Here the job is to return only the lines of the material, exactly, from the first one to the line with "index tip: (322, 1033)".
━━━━━━━━━━━━━━━━━━━━
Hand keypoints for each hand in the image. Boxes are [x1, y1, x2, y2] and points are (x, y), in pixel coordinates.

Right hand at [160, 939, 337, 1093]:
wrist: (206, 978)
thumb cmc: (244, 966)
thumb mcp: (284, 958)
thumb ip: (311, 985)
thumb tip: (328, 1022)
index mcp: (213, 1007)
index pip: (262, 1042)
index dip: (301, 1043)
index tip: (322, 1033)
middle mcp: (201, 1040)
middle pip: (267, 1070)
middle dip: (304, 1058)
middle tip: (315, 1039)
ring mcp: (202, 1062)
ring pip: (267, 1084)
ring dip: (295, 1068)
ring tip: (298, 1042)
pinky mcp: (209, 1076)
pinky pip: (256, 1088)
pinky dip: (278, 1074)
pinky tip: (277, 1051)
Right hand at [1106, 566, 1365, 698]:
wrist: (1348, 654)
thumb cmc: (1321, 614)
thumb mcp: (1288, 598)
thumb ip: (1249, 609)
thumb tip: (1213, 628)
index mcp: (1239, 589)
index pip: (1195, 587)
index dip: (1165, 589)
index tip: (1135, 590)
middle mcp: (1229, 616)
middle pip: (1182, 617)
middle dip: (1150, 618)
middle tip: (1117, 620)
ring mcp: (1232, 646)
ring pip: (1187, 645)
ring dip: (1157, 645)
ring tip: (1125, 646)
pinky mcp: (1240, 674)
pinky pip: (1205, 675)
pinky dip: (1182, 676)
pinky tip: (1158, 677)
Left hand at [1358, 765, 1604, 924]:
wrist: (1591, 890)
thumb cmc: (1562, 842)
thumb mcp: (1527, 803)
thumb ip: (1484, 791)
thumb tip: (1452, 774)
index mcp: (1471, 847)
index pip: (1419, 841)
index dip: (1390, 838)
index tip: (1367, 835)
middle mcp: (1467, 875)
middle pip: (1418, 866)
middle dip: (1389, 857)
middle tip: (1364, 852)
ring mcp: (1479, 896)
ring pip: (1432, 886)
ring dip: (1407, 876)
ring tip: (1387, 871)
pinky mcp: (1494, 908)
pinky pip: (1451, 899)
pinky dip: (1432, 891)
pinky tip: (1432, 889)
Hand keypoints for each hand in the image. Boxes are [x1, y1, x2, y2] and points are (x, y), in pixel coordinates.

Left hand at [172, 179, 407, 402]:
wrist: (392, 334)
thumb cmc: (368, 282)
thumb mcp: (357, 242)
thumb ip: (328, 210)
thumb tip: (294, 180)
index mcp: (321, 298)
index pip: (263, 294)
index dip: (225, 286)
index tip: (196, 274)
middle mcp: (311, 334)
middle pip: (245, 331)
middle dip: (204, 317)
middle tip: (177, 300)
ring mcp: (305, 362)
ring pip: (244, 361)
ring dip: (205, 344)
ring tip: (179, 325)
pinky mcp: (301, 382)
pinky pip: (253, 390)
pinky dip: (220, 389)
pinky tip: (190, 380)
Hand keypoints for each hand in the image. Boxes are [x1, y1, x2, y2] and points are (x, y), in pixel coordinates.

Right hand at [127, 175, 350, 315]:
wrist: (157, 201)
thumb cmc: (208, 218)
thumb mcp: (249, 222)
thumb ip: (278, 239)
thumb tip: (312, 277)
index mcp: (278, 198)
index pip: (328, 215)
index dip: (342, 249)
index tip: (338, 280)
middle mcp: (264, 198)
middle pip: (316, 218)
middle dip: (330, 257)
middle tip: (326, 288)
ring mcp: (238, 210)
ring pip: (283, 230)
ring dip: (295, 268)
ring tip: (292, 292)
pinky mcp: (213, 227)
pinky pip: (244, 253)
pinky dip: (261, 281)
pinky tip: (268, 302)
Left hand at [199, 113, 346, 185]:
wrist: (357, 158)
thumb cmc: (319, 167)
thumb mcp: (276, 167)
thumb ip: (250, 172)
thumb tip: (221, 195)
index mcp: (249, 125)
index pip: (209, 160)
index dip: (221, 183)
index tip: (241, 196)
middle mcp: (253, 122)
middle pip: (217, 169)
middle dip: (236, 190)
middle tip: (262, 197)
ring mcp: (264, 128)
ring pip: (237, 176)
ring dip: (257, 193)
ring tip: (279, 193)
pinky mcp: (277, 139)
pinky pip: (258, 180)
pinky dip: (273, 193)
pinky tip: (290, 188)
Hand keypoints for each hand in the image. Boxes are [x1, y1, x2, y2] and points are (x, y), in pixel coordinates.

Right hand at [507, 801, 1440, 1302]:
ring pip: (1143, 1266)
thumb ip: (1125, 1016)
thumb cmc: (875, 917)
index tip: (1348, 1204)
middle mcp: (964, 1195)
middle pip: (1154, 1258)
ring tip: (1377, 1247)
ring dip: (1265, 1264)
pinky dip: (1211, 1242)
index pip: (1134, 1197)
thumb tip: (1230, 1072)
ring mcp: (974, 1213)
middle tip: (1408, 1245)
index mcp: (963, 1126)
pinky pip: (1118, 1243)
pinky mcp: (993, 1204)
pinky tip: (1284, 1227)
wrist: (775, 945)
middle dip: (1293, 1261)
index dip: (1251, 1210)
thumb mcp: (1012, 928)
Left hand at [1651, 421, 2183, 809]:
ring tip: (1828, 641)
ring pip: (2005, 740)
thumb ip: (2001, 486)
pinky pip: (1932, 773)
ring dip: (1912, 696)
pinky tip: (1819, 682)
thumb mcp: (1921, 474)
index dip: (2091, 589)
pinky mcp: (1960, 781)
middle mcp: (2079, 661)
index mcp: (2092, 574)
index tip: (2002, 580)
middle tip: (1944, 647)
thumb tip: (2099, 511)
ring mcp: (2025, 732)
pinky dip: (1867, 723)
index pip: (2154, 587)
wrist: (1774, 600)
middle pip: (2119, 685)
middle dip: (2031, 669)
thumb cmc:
━━━━━━━━━━━━━━━━━━━━
_Written solution_
Hand keypoints for each hand in the image. Boxes are [x1, y1, x2, y2] and points are (x, y), in pixel coordinates.

Right hand at [160, 939, 337, 1093]:
wrist: (206, 978)
thumb cmc: (244, 966)
thumb mcp: (284, 958)
thumb ip: (311, 985)
thumb tip: (328, 1022)
index mcp: (213, 1007)
index pip: (262, 1042)
index dip: (301, 1043)
index tip: (322, 1033)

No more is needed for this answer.